In deze staat doordringt de ik-ben-jij-en-jij-kunst-ik alle menselijke wezens en voel je zelf menselijkheid te zijn.

De zevende staat van materie is goddelijkheid of goddelijkheid. De mensheid ziel of ik-ben-jij-en-jij-kunst-ik, die zichzelf opgeeft voor het heil van iedereen, het wordt het goddelijke. Het goddelijke verenigt zich in één, goddelijke mensheid, mensen, dieren, planten, mineralen en elementen.

We zijn zelfbewuste mensen in de zin dat het ene bewustzijn in onze geest wordt weerspiegeld. Maar onze geest weerspiegelt ook verschillende toestanden van materie die zich manifesteren als ontelbare emoties, impulsen en verlangens. Door het vergankelijke, vergankelijke, aan te zien voor onveranderlijk eeuwig bewustzijn, identificeert ieder zich met het lichaam in plaats van met het bewustzijn. Dit is de oorzaak van al ons verdriet en ellende. Door het bewustzijn in de geest kent het eeuwige en verlangt ernaar zich ermee te verenigen, maar het verstand kan nog geen onderscheid maken tussen het ware en het valse, en in zijn pogingen om zo onderscheid te maken, lijdt het.

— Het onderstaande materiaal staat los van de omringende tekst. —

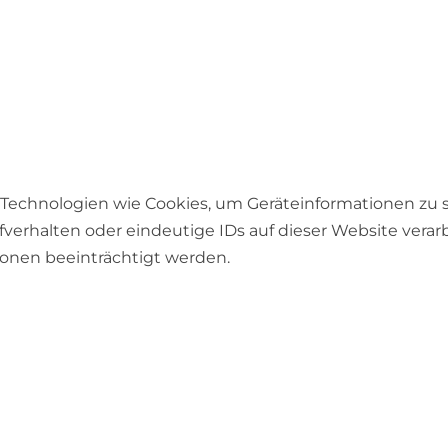
r Technologien wie Cookies, um Geräteinformationen zu
verhalten oder eindeutige IDs auf dieser Website vera
onen beeinträchtigt werden.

Door voortdurende inspanning zal ieder van ons uiteindelijk de Golgotha ​​van het lijden bereiken en gekruisigd worden tussen de materie van de turbulente onderwereld en de heerlijkheden van de bovenwereld. Uit deze kruisiging zal hij een nieuw wezen verrijzen, herrezen in bewustzijn uit de individuele zelfbewuste geest, tot de Ik-ben-Gij-en-Gij-ben-ziel van de collectieve mensheid. Zo herrezen is hij de inspirator tot hernieuwde inspanningen om anderen te helpen, en de gids in alle mensen die hun vertrouwen stellen in het Ene Bewustzijn.